The survey, of 262 GPs, found 65% do not think consortia should be able to expel practices for missing prescribing or referral targets.
A similar proportion (63%) say that practices should not lose their contracts if they are expelled from or not accepted into a consortium.
Just 19% backed plans for underperforming practices to be expelled and lose their contracts.
Conflicting visions of the relationship between consortia and their member practices have emerged during the White Paper consultation.
The GPC believes consortia should not hold GP contracts, and the NHS Alliance agrees, warning that the groups should be ‘true collectives, not local enforcers’.
The National Association of Primary Care (NAPC), however, has called for consortia to hold practice contracts to limit the bureaucracy of the central NHS Commissioning Board, and allow consortia more freedom to design local services.
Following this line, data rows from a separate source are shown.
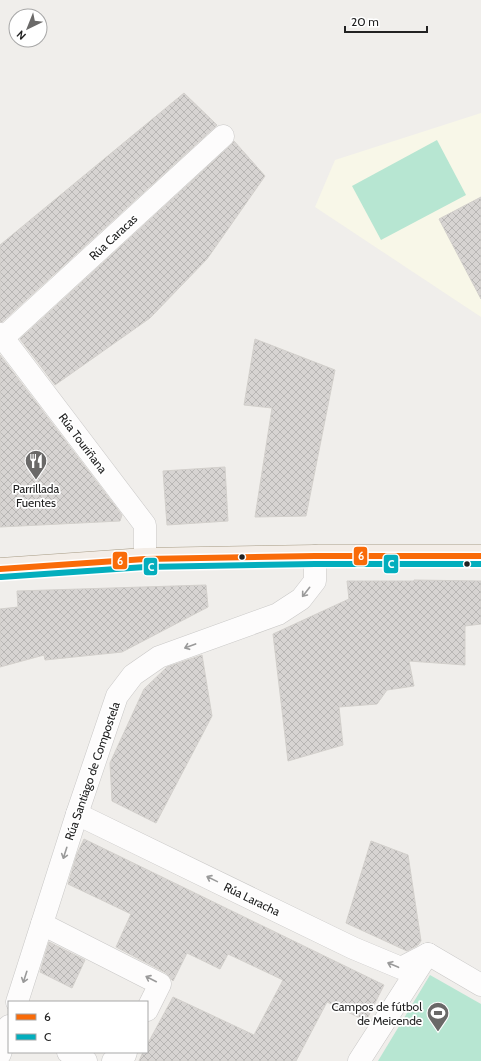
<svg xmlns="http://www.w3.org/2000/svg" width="481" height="1061" viewBox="0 0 481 1061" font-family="Cabin,sans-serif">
<defs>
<pattern id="building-cross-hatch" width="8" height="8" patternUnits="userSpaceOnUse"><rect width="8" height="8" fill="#d7d4d2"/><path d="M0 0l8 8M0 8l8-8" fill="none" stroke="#b8b6b4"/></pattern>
</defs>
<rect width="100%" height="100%" fill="#f0eeeb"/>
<!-- education -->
<path fill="#f8f7e8" d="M481 113V317L315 207 335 160Z"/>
<!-- pitch -->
<g fill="#b7e6d2">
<path d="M437 140 466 195 381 240 352 186Z"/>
<path d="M430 975 481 1004V1061H378Z"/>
</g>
<!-- building -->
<g fill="url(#building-cross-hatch)" stroke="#d3d0cc">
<path d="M184 93 217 125 2 322H0V245Z"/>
<path d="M234 141 265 176 207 259 150 318 55 385 20 339 231 145Z"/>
<path d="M481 197V299L439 219Z"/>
<path d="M255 339 335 370 306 516 255 517 272 408 244 405Z"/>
<path d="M0 355 122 515 120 521 0 527Z"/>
<path d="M225 467 228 521 167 525 163 471Z"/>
<path d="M414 580 481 581V624L465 626V665L409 661 414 686 387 690 377 704 339 707 343 745 288 761 273 634 349 599 347 581H414Z"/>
<path d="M206 585 208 607 122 652 45 660 44 655 0 667V609L18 607 17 591Z"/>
<path d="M202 655 212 716 156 823 112 801 110 763 144 689 167 667Z"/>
<path d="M84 839 384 985 366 1021 327 1002 296 1061H139L143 1052H147V1045L173 997 254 1035 283 980 228 954 220 969 187 953 173 981 166 973 116 947 131 914 68 884 77 854Z"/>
<path d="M371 841 408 855 421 941 418 945 407 951 346 923Z"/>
<path d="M49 942 85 960 72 988 40 972Z"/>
</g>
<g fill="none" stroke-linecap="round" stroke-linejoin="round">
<!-- minor casing -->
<g stroke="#c9c8c7" stroke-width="23">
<g id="minor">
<path d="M0 334 145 525V559"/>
<path d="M3 338 223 136"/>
<path d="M77 814 353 948 401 968 428 954"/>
<path d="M42 924 160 984 147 1010"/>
<path d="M428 954 481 985"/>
<path d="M17 1002 77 814 117 696 133 675 159 657 278 614 301 599 315 581V556"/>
<path d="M68 1052 86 1061"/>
<path d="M0 1054 9 1026"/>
<path d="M113 1061 125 1055 126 1052"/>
<path d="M359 1061 427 955"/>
</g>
</g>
<!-- major casing -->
<g stroke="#a79c86" stroke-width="23">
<path id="major" d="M0 569 145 559 315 556H481"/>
</g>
<!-- minor -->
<use href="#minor" stroke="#fdfcfc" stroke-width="22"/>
<!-- major -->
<use href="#major" stroke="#f3ede7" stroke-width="22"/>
<!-- bus-1 casing -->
<g stroke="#fff" stroke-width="9">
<path id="bus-1" d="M0 569 145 559 315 556H481"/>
</g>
<!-- bus-2 casing -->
<g stroke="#fff" stroke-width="9">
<path id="bus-2" d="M1 577 145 567 315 564H481"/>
</g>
<!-- bus-1 -->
<use href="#bus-1" stroke="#f96b09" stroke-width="6"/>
<!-- bus-2 -->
<use href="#bus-2" stroke="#03aebd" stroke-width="6"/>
</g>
<!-- one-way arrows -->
<defs><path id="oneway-shaft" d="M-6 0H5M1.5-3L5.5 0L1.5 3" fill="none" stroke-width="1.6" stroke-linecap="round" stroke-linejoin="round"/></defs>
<g stroke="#9a9a9a">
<use href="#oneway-shaft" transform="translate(306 592) rotate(128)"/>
<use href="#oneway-shaft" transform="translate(190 646) rotate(160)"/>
<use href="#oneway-shaft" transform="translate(65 853) rotate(108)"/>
<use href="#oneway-shaft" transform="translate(212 879) rotate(-154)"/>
<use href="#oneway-shaft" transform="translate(393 965) rotate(-157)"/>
<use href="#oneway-shaft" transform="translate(25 977) rotate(108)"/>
<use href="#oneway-shaft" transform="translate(151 979) rotate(-153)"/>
</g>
<!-- icons -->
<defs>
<g id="restaurant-pin" transform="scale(1.15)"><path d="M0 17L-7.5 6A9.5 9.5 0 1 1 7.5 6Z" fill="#6a6968" stroke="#fff"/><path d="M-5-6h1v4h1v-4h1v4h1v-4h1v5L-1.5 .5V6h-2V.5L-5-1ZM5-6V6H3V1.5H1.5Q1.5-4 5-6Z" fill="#fff"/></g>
<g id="stadium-pin" transform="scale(1.15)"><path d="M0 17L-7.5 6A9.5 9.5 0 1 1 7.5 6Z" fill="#6a6968" stroke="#fff"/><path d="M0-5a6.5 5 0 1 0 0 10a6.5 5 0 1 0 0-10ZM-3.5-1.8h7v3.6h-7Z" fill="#fff"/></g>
</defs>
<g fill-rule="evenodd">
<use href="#restaurant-pin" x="36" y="461"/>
<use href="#stadium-pin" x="438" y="1013"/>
</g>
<!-- markers -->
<g fill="#222" stroke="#fff" stroke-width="1.5">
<circle cx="242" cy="557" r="3.5"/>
<circle cx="467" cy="564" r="3.5"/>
</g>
<g text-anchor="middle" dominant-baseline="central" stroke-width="3.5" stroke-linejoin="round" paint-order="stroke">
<!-- street labels -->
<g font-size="12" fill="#222" stroke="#fff">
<text transform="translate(113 237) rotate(-43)">Rúa Caracas</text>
<text transform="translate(83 443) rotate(53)">Rúa Touriñana</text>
<text transform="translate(92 771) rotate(-71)">Rúa Santiago de Compostela</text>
<text transform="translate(252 899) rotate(26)">Rúa Laracha</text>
</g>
<!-- poi labels -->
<g font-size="12" fill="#222" stroke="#fff">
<text x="36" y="488">Parrillada<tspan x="36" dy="14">Fuentes</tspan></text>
<text x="422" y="1006" text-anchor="end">Campos de fútbol<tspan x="422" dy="14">de Meicende</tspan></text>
</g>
</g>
<g stroke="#fff" stroke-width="1.5">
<rect x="353" y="546" width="15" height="20" rx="4" fill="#f96b09"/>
<rect x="112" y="551" width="16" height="19" rx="4" fill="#f96b09"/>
<rect x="383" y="554" width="16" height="20" rx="4" fill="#03aebd"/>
<rect x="143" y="557" width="15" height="19" rx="4" fill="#03aebd"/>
</g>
<g font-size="11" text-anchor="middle" font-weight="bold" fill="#fff">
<text x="361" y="560">6</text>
<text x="120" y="565">6</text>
<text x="391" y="568">C</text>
<text x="151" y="571">C</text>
</g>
<!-- legend -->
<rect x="8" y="1001" width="140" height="52" fill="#ffffff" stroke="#a7a7a7"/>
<rect x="16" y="1014" width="20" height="6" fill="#f96b09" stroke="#a7a7a7"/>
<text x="44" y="1021" font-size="12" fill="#222222">6</text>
<rect x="16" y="1034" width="20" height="6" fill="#03aebd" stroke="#a7a7a7"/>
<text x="44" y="1041" font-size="12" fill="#222222">C</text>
<!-- north arrow -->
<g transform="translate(28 28) rotate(223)"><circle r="19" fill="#ffffff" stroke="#a7a7a7"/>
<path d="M0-3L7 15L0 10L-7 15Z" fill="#6a6968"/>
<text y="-6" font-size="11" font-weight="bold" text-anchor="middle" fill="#222222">N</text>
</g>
<!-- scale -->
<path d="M345 26v6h82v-6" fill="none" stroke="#222222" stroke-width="2"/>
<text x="351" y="26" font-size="12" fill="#222222" stroke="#ffffff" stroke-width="3" paint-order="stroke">20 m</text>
</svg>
Most GPs (60%) agree with the White Paper vision for the commissioning board to hold GP contracts. A quarter think GP consortia should be responsible, while the rest of respondents were unsure.
NHS Alliance chairman Dr Michael Dixon said it was important consortia do not hold practice contracts or become ‘another version of PCTs’.
‘GPs must see consortia as their friends. The Alliance feels very strongly about this,’ he said. ‘We don’t want a Lord of the Flies situation between GPs, sacking each other.’
GPC negotiator Dr Chaand Nagpaul said it was ‘premature and alarmist’ to discuss expulsion from practices. ‘GPs have worked in collaborative arrangements before. A successful consortium will find other methods of helping practices to achieve standards,’ he said.